> [Saved data entries]
□ □ □
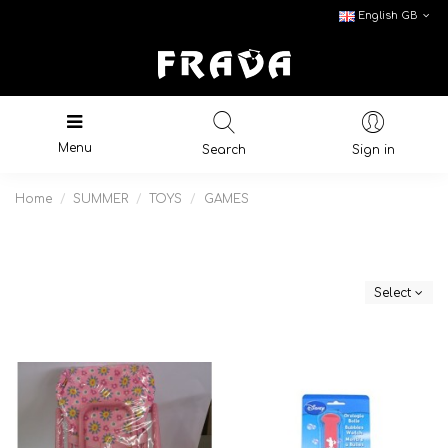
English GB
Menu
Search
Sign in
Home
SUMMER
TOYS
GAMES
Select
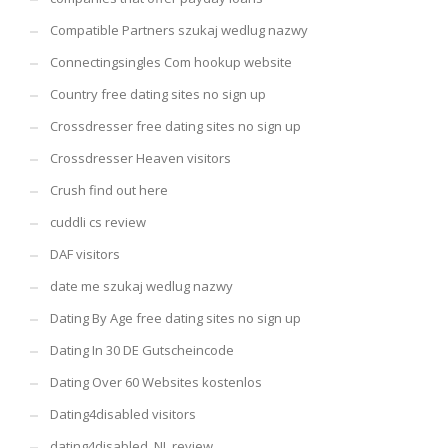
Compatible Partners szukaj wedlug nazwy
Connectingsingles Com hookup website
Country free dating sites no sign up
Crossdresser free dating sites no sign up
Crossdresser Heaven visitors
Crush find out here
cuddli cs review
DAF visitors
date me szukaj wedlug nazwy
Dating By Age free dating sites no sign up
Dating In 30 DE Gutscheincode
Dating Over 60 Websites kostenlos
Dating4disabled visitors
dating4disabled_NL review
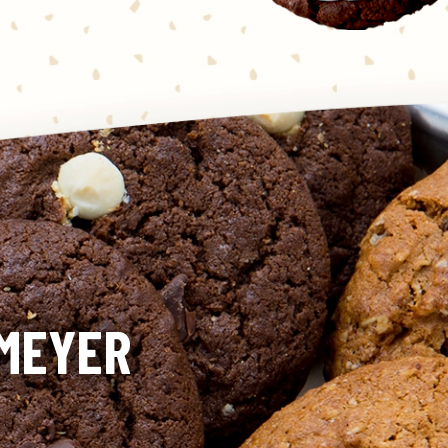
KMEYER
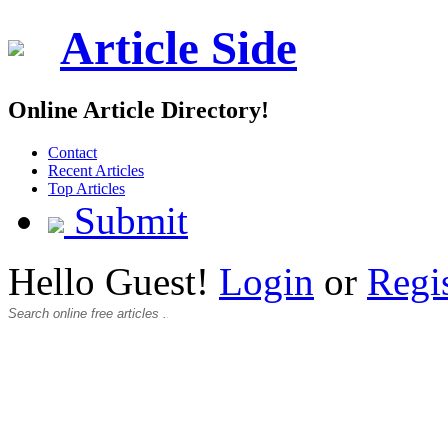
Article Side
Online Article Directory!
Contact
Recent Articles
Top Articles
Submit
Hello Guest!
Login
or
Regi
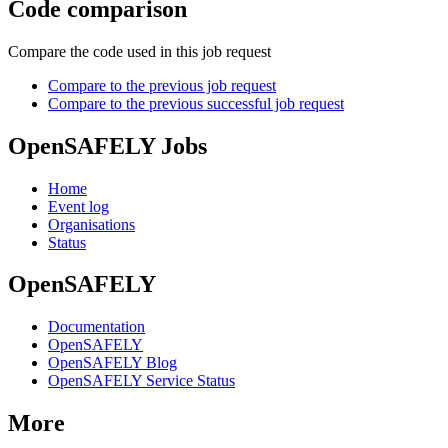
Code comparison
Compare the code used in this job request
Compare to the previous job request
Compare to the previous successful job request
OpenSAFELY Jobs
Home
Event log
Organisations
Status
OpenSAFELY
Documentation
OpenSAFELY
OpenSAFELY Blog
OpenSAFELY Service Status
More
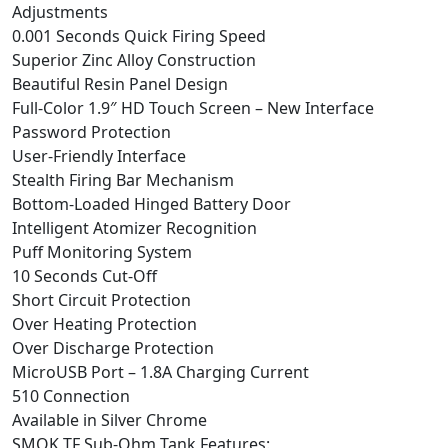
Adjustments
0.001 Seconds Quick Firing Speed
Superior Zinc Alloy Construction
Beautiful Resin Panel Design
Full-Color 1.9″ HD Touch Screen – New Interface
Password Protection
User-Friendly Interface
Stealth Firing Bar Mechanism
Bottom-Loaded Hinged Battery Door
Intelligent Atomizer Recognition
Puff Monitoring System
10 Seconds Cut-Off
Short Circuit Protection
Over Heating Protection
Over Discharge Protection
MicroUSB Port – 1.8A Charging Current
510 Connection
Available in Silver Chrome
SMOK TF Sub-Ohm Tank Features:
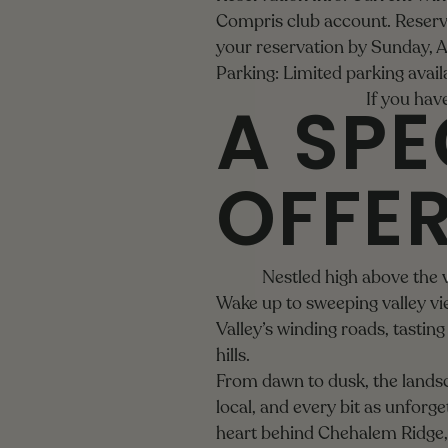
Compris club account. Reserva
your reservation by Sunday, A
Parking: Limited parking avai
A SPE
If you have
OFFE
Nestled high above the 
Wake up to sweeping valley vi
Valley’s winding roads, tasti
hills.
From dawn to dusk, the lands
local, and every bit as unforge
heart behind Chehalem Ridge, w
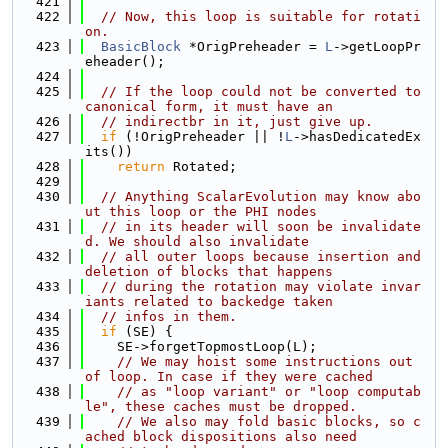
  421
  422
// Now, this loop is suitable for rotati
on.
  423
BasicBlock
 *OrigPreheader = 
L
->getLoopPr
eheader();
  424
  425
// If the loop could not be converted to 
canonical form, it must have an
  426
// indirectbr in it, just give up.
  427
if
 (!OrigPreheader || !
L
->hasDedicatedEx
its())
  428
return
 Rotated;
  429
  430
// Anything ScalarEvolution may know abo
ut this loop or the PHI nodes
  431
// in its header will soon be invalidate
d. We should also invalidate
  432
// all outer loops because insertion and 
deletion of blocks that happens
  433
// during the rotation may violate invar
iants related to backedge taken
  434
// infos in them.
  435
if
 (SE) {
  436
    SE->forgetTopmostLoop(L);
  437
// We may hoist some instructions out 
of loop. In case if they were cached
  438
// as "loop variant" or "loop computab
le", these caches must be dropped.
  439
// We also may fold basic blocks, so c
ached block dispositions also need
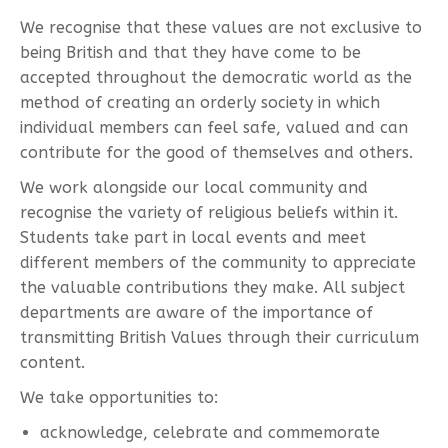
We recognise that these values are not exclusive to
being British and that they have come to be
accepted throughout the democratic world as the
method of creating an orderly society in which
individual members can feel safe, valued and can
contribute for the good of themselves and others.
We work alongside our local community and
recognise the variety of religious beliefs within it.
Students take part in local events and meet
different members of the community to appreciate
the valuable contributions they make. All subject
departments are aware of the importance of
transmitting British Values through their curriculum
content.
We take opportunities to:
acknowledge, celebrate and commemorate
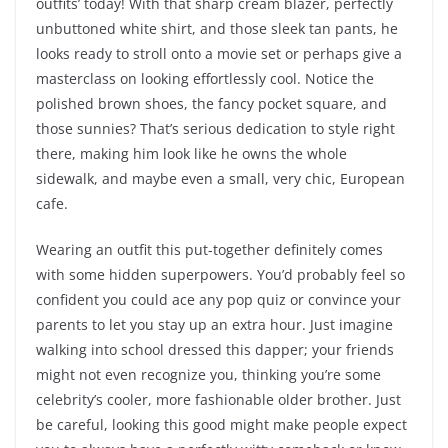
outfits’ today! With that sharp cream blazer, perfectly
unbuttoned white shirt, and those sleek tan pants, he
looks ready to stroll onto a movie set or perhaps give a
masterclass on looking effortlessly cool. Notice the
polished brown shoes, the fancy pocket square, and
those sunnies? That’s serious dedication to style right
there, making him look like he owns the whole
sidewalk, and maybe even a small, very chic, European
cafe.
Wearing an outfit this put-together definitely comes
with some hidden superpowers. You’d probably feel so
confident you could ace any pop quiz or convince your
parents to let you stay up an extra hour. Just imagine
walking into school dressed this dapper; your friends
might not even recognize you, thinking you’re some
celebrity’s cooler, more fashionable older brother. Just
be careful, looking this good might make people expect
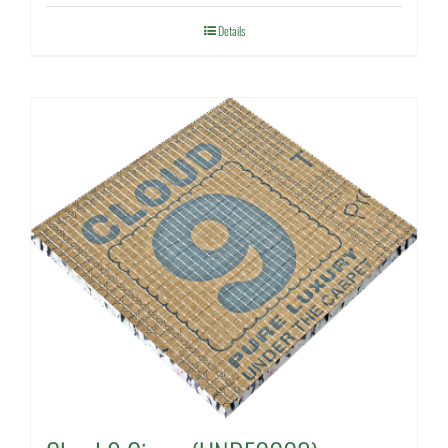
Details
□ □ □
> [Task details] Copy the text of every record above without any change, omitting the pictures.

> [Written solution]
English GB
Menu
Search
Sign in
Home
SUMMER
TOYS
GAMES
Select
Compatible Partners szukaj wedlug nazwy
Connectingsingles Com hookup website
Country free dating sites no sign up
Crossdresser free dating sites no sign up
Crossdresser Heaven visitors
Crush find out here
cuddli cs review
DAF visitors
date me szukaj wedlug nazwy
Dating By Age free dating sites no sign up
Dating In 30 DE Gutscheincode
Dating Over 60 Websites kostenlos
Dating4disabled visitors
dating4disabled_NL review
KMEYER
Article Side
Online Article Directory!
Contact
Recent Articles
Top Articles
Submit
Hello Guest!
Login
or
Regi
Code comparison
Compare the code used in this job request
Compare to the previous job request
Compare to the previous successful job request
OpenSAFELY Jobs
Home
Event log
Organisations
Status
OpenSAFELY
Documentation
OpenSAFELY
OpenSAFELY Blog
OpenSAFELY Service Status
More
Adjustments
0.001 Seconds Quick Firing Speed
Superior Zinc Alloy Construction
Beautiful Resin Panel Design
Full-Color 1.9″ HD Touch Screen – New Interface
Password Protection
User-Friendly Interface
Stealth Firing Bar Mechanism
Bottom-Loaded Hinged Battery Door
Intelligent Atomizer Recognition
Puff Monitoring System
10 Seconds Cut-Off
Short Circuit Protection
Over Heating Protection
Over Discharge Protection
MicroUSB Port – 1.8A Charging Current
510 Connection
Available in Silver Chrome
SMOK TF Sub-Ohm Tank Features:
Compris club account. Reserva
your reservation by Sunday, A
Parking: Limited parking avai
A SPE
If you have
OFFE
Nestled high above the 
Wake up to sweeping valley vi
Valley’s winding roads, tasti
hills.
From dawn to dusk, the lands
local, and every bit as unforge
heart behind Chehalem Ridge, w
  421
  422
// Now, this loop is suitable for rotati
on.
  423
BasicBlock
 *OrigPreheader = 
L
->getLoopPr
eheader();
  424
  425
// If the loop could not be converted to 
canonical form, it must have an
  426
// indirectbr in it, just give up.
  427
if
 (!OrigPreheader || !
L
->hasDedicatedEx
its())
  428
return
 Rotated;
  429
  430
// Anything ScalarEvolution may know abo
ut this loop or the PHI nodes
  431
// in its header will soon be invalidate
d. We should also invalidate
  432
// all outer loops because insertion and 
deletion of blocks that happens
  433
// during the rotation may violate invar
iants related to backedge taken
  434
// infos in them.
  435
if
 (SE) {
  436
    SE->forgetTopmostLoop(L);
  437
// We may hoist some instructions out 
of loop. In case if they were cached
  438
// as "loop variant" or "loop computab
le", these caches must be dropped.
  439
// We also may fold basic blocks, so c
ached block dispositions also need
We recognise that these values are not exclusive to
being British and that they have come to be
accepted throughout the democratic world as the
method of creating an orderly society in which
individual members can feel safe, valued and can
contribute for the good of themselves and others.
We work alongside our local community and
recognise the variety of religious beliefs within it.
Students take part in local events and meet
different members of the community to appreciate
the valuable contributions they make. All subject
departments are aware of the importance of
transmitting British Values through their curriculum
content.
We take opportunities to:
acknowledge, celebrate and commemorate
outfits’ today! With that sharp cream blazer, perfectly
unbuttoned white shirt, and those sleek tan pants, he
looks ready to stroll onto a movie set or perhaps give a
masterclass on looking effortlessly cool. Notice the
polished brown shoes, the fancy pocket square, and
those sunnies? That’s serious dedication to style right
there, making him look like he owns the whole
sidewalk, and maybe even a small, very chic, European
cafe.
Wearing an outfit this put-together definitely comes
with some hidden superpowers. You’d probably feel so
confident you could ace any pop quiz or convince your
parents to let you stay up an extra hour. Just imagine
walking into school dressed this dapper; your friends
might not even recognize you, thinking you’re some
celebrity’s cooler, more fashionable older brother. Just
be careful, looking this good might make people expect
Details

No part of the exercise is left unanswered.